Tuesday, December 8, 2009

TSQL Challenge #18 Blues

I'm working on TSQL Challenge #18, and hitting up against a brick wall. The challenge involves building a calendar for given months of interest (month/year that is). So I build a CTE that first figures out the first & last day of the month, then the week numbers for those days. Matching the week numbers against a tally table, I can then tell which weeks that the days of a particular month will span - those weeks then become rows in the results. I then build a CTE to hold all of my days of interest, with the week number and day-of-month as columns. Using my 'Weeks' CTE as a base, I LEFT JOIN the 'Days' dataset seven times - one for each day of the week.

This is the error I encounter: "The conversion of a char data type to a datetime data type resulted in an out-of-range datetime value." If I limit my day-related tally table to a max of 28 (rather than 31), the error disappears, but I don't get any days in my calendar past the 28th of course. The weird thing is, if I set the tally to max of 31, and I select from the 'Days2' CTE, I don't get an error, and all the days I expect to see are present. Something strange is going on under the hood of SQL.

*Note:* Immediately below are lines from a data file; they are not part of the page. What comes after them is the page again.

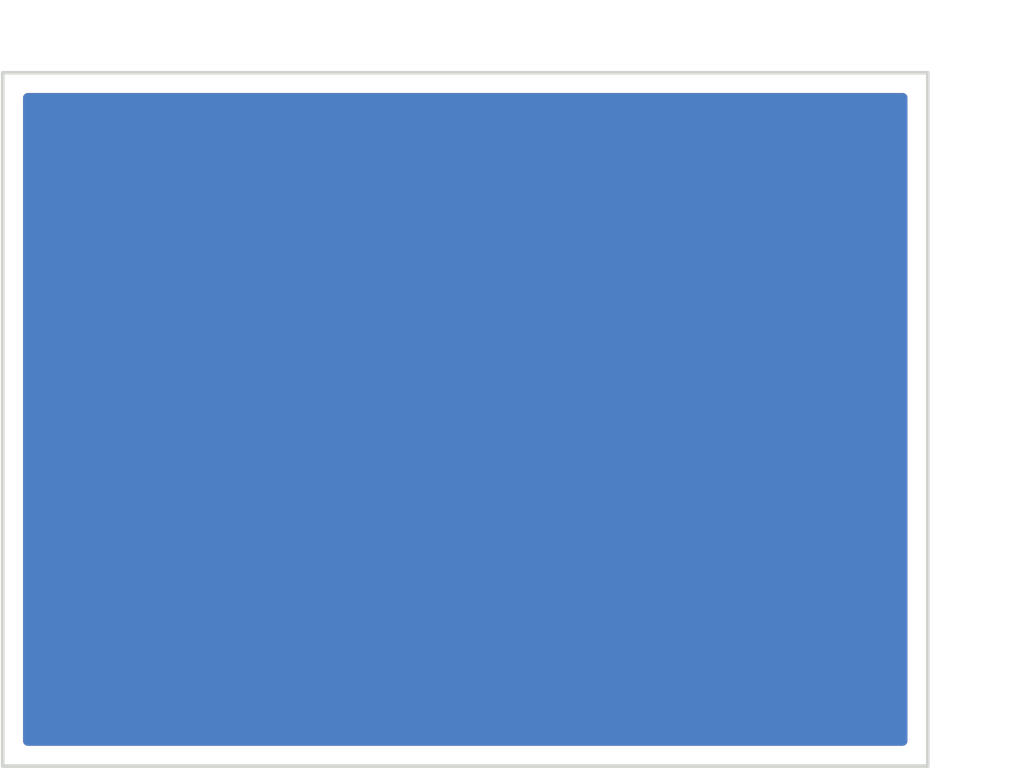
<source format=kicad_pcb>
(kicad_pcb (version 20171130) (host pcbnew "(5.1.9)-1")

  (general
    (thickness 1.6)
    (drawings 6)
    (tracks 0)
    (zones 0)
    (modules 0)
    (nets 1)
  )

  (page A4)
  (layers
    (0 F.Cu signal)
    (31 B.Cu signal)
    (32 B.Adhes user)
    (33 F.Adhes user)
    (34 B.Paste user)
    (35 F.Paste user)
    (36 B.SilkS user)
    (37 F.SilkS user)
    (38 B.Mask user)
    (39 F.Mask user)
    (40 Dwgs.User user)
    (41 Cmts.User user)
    (42 Eco1.User user)
    (43 Eco2.User user)
    (44 Edge.Cuts user)
    (45 Margin user)
    (46 B.CrtYd user)
    (47 F.CrtYd user)
    (48 B.Fab user)
    (49 F.Fab user)
  )

  (setup
    (last_trace_width 0.25)
    (trace_clearance 0.2)
    (zone_clearance 0.508)
    (zone_45_only no)
    (trace_min 0.2)
    (via_size 0.8)
    (via_drill 0.4)
    (via_min_size 0.4)
    (via_min_drill 0.3)
    (uvia_size 0.3)
    (uvia_drill 0.1)
    (uvias_allowed no)
    (uvia_min_size 0.2)
    (uvia_min_drill 0.1)
    (edge_width 0.1)
    (segment_width 0.2)
    (pcb_text_width 0.3)
    (pcb_text_size 1.5 1.5)
    (mod_edge_width 0.15)
    (mod_text_size 1 1)
    (mod_text_width 0.15)
    (pad_size 1.524 1.524)
    (pad_drill 0.762)
    (pad_to_mask_clearance 0)
    (aux_axis_origin 0 0)
    (visible_elements FFFFFF7F)
    (pcbplotparams
      (layerselection 0x010fc_ffffffff)
      (usegerberextensions false)
      (usegerberattributes true)
      (usegerberadvancedattributes true)
      (creategerberjobfile true)
      (excludeedgelayer true)
      (linewidth 0.100000)
      (plotframeref false)
      (viasonmask false)
      (mode 1)
      (useauxorigin false)
      (hpglpennumber 1)
      (hpglpenspeed 20)
      (hpglpendiameter 15.000000)
      (psnegative false)
      (psa4output false)
      (plotreference true)
      (plotvalue true)
      (plotinvisibletext false)
      (padsonsilk false)
      (subtractmaskfromsilk false)
      (outputformat 1)
      (mirror false)
      (drillshape 1)
      (scaleselection 1)
      (outputdirectory ""))
  )

  (net 0 "")

  (net_class Default "This is the default net class."
    (clearance 0.2)
    (trace_width 0.25)
    (via_dia 0.8)
    (via_drill 0.4)
    (uvia_dia 0.3)
    (uvia_drill 0.1)
  )

  (gr_line (start 99.06 74.93) (end 99.06 93.98) (layer Edge.Cuts) (width 0.1) (tstamp 61149C46))
  (gr_line (start 73.66 74.93) (end 99.06 74.93) (layer Edge.Cuts) (width 0.1))
  (gr_line (start 73.66 93.98) (end 73.66 74.93) (layer Edge.Cuts) (width 0.1))
  (gr_line (start 99.06 93.98) (end 73.66 93.98) (layer Edge.Cuts) (width 0.1))
  (dimension 19.05 (width 0.15) (layer Dwgs.User)
    (gr_text "0.7500 in" (at 97.76 84.455 270) (layer Dwgs.User)
      (effects (font (size 1 1) (thickness 0.15)))
    )
    (feature1 (pts (xy 99.06 93.98) (xy 98.473579 93.98)))
    (feature2 (pts (xy 99.06 74.93) (xy 98.473579 74.93)))
    (crossbar (pts (xy 99.06 74.93) (xy 99.06 93.98)))
    (arrow1a (pts (xy 99.06 93.98) (xy 98.473579 92.853496)))
    (arrow1b (pts (xy 99.06 93.98) (xy 99.646421 92.853496)))
    (arrow2a (pts (xy 99.06 74.93) (xy 98.473579 76.056504)))
    (arrow2b (pts (xy 99.06 74.93) (xy 99.646421 76.056504)))
  )
  (dimension 25.4 (width 0.15) (layer Dwgs.User)
    (gr_text "1.0000 in" (at 86.36 76.23) (layer Dwgs.User)
      (effects (font (size 1 1) (thickness 0.15)))
    )
    (feature1 (pts (xy 99.06 74.93) (xy 99.06 75.516421)))
    (feature2 (pts (xy 73.66 74.93) (xy 73.66 75.516421)))
    (crossbar (pts (xy 73.66 74.93) (xy 99.06 74.93)))
    (arrow1a (pts (xy 99.06 74.93) (xy 97.933496 75.516421)))
    (arrow1b (pts (xy 99.06 74.93) (xy 97.933496 74.343579)))
    (arrow2a (pts (xy 73.66 74.93) (xy 74.786504 75.516421)))
    (arrow2b (pts (xy 73.66 74.93) (xy 74.786504 74.343579)))
  )

  (zone (net 0) (net_name "") (layer F.Cu) (tstamp 0) (hatch edge 0.508)
    (connect_pads (clearance 0.508))
    (min_thickness 0.254)
    (fill yes (arc_segments 32) (thermal_gap 0.508) (thermal_bridge_width 0.508))
    (polygon
      (pts
        (xy 99.06 93.98) (xy 73.66 93.98) (xy 73.66 74.93) (xy 99.06 74.93)
      )
    )
    (filled_polygon
      (pts
        (xy 98.375001 93.295) (xy 74.345 93.295) (xy 74.345 75.615) (xy 98.375 75.615)
      )
    )
  )
  (zone (net 0) (net_name "") (layer B.Cu) (tstamp 61149CDD) (hatch edge 0.508)
    (connect_pads (clearance 0.508))
    (min_thickness 0.254)
    (fill yes (arc_segments 32) (thermal_gap 0.508) (thermal_bridge_width 0.508))
    (polygon
      (pts
        (xy 99.06 93.98) (xy 73.66 93.98) (xy 73.66 74.93) (xy 99.06 74.93)
      )
    )
    (filled_polygon
      (pts
        (xy 98.375001 93.295) (xy 74.345 93.295) (xy 74.345 75.615) (xy 98.375 75.615)
      )
    )
  )
)

</source>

Thursday, December 3, 2009

Kimball Design Tip #119 Updating the Date Dimension

I've always thought of the Time or Date dimension to be a static one, rather than slowly-changing, until I read this tip from Kimball U: "...there are some attributes you may add to the basic date dimension that will change over time. These include indicators such as IsCurrentDay, IsCurrentMonth, IsPriorDay, IsPriorMonth, and so on. IsCurrentDay obviously must be updated each day."

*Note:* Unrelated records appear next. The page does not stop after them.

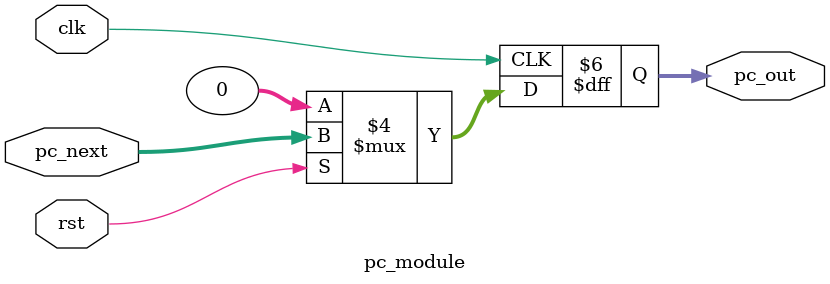
<source format=v>
module pc_module(pc_next,pc_out,clk,rst);
    input clk,rst;
    input [31:0] pc_next;
    output reg [31:0] pc_out;

    always @(posedge clk)
    begin
      if (~rst)
        begin
        pc_out <= {32{1'b0}};
        end
    else
        begin
        pc_out <= pc_next;
        end
    end
endmodule
    

</source>
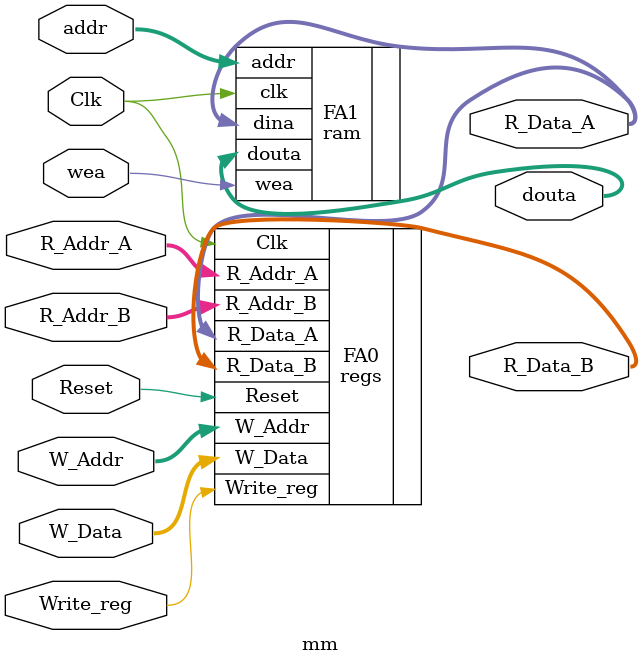
<source format=v>
`timescale 1ns / 1ps
module mm(
		R_Addr_A,
		R_Addr_B,
		Clk,
		W_Addr,
		W_Data,
		R_Data_A,
		R_Data_B,
		Reset,
		Write_reg,
		wea,
		addr,
		douta);
	input Clk;
	input Reset;
	input [4:0] R_Addr_A;
	input [4:0] R_Addr_B;
	input [4:0] W_Addr;
	output [31:0] R_Data_A;
	output [31:0] R_Data_B;
	input [31:0] W_Data;
	input wire Write_reg;
	input wire wea;
	input [7:2] addr;
	output [31:0] douta;
	
	regs FA0(
				.R_Addr_A(R_Addr_A),
				.R_Addr_B(R_Addr_B),
				.Clk(Clk),
				.W_Addr(W_Addr),
				.W_Data(W_Data),
				.Reset(Reset),
				.R_Data_A(R_Data_A),
				.R_Data_B(R_Data_B),
				.Write_reg(Write_reg));
				
	ram FA1(
				.wea(wea),
				.addr(addr[7:2]),
				.dina(R_Data_A),
				.douta(douta),
				.clk(Clk));

endmodule
</source>
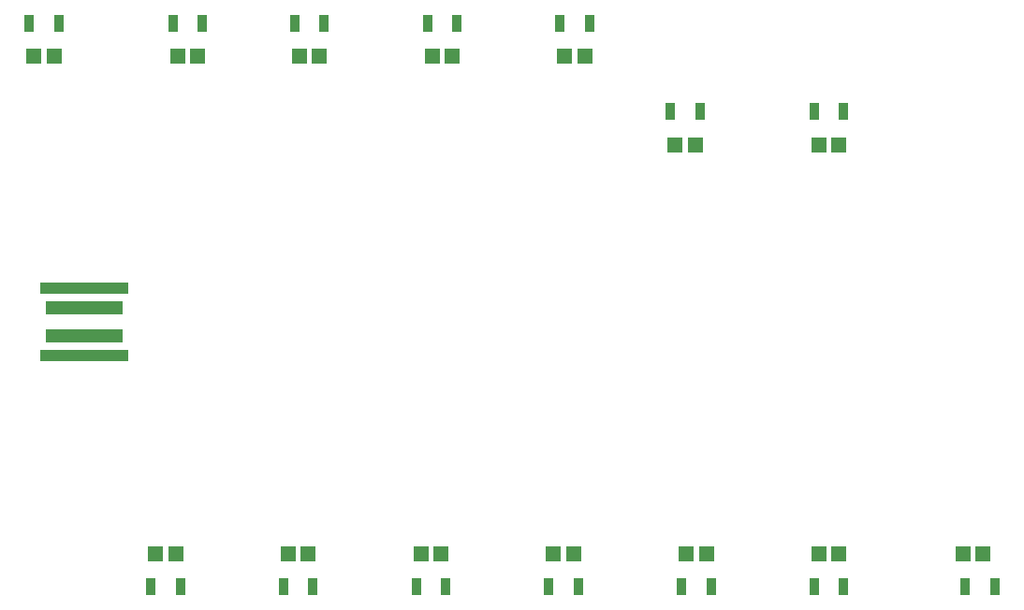
<source format=gbp>
G04*
G04 #@! TF.GenerationSoftware,Altium Limited,Altium Designer,20.2.6 (244)*
G04*
G04 Layer_Color=128*
%FSLAX25Y25*%
%MOIN*%
G70*
G04*
G04 #@! TF.SameCoordinates,78553FFF-4CE1-44D2-B870-6997896BCA41*
G04*
G04*
G04 #@! TF.FilePolarity,Positive*
G04*
G01*
G75*
%ADD30R,0.03543X0.06102*%
%ADD31R,0.05500X0.05800*%
%ADD32R,0.31500X0.04300*%
%ADD33R,0.27600X0.04900*%
D30*
X164075Y366142D02*
D03*
X174508D02*
D03*
X443602Y334646D02*
D03*
X454035D02*
D03*
X497441Y165354D02*
D03*
X507874D02*
D03*
X217815Y165354D02*
D03*
X207382D02*
D03*
X225689Y366142D02*
D03*
X215256D02*
D03*
X268996D02*
D03*
X258563D02*
D03*
X316240D02*
D03*
X305807D02*
D03*
X363484D02*
D03*
X353051D02*
D03*
X402854Y334646D02*
D03*
X392421D02*
D03*
X443602Y165354D02*
D03*
X454035D02*
D03*
X396358D02*
D03*
X406791D02*
D03*
X349114D02*
D03*
X359547D02*
D03*
X301870D02*
D03*
X312303D02*
D03*
X254626D02*
D03*
X265059D02*
D03*
D31*
X172838Y354331D02*
D03*
X165745D02*
D03*
X496454Y177165D02*
D03*
X503546D02*
D03*
X216145D02*
D03*
X209052D02*
D03*
X216926Y354331D02*
D03*
X224019D02*
D03*
X260233D02*
D03*
X267326D02*
D03*
X307477D02*
D03*
X314570D02*
D03*
X354721D02*
D03*
X361814D02*
D03*
X394091Y322835D02*
D03*
X401184D02*
D03*
X445272D02*
D03*
X452365D02*
D03*
X445272Y177165D02*
D03*
X452365D02*
D03*
X398028D02*
D03*
X405121D02*
D03*
X350784D02*
D03*
X357877D02*
D03*
X303540D02*
D03*
X310633D02*
D03*
X256296D02*
D03*
X263389D02*
D03*
D32*
X183503Y247815D02*
D03*
Y271870D02*
D03*
D33*
Y264764D02*
D03*
Y254921D02*
D03*
M02*

</source>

Creating and automatically updating these attributes of the Date dimension will save time (sorry, no pun intended), for report writers and data mart developers, and also standardize such calculations across the enterprise. For example, let's say you are responsible for the data warehouse of a catalog company, and you want to calculate lag time between ordering and shipping, a common metric of customer satisfaction. Furthermore, management decides to give everyone an extra holiday as a bonus for company profitability from last year, and so lets everyone take off Groundhog Day. To account for this in your metric, you are going to want to have an attribute like "BusinessDayOfYear" as an incrementing integer, so that the first business day in January gets assigned BusinessDayOfYear=1, the second day is 2, and so forth, until you have the highest number as the last business day in December (which is most likely Dec 30th). If the company now has Groundhog Day as a holiday, then the IsHoliday for Feb 2nd is changed from 0 to 1, and then the BusinessDayOfYear attribute is recalculated.

Calculating how many business days between ordering and shipping is then trivial. Of course, this does not account for orders placed in December that ship in January, so you might want to have an attribute BusinessDayLifetime, which starts at 1 the first day the company was in business, and increments freely forever.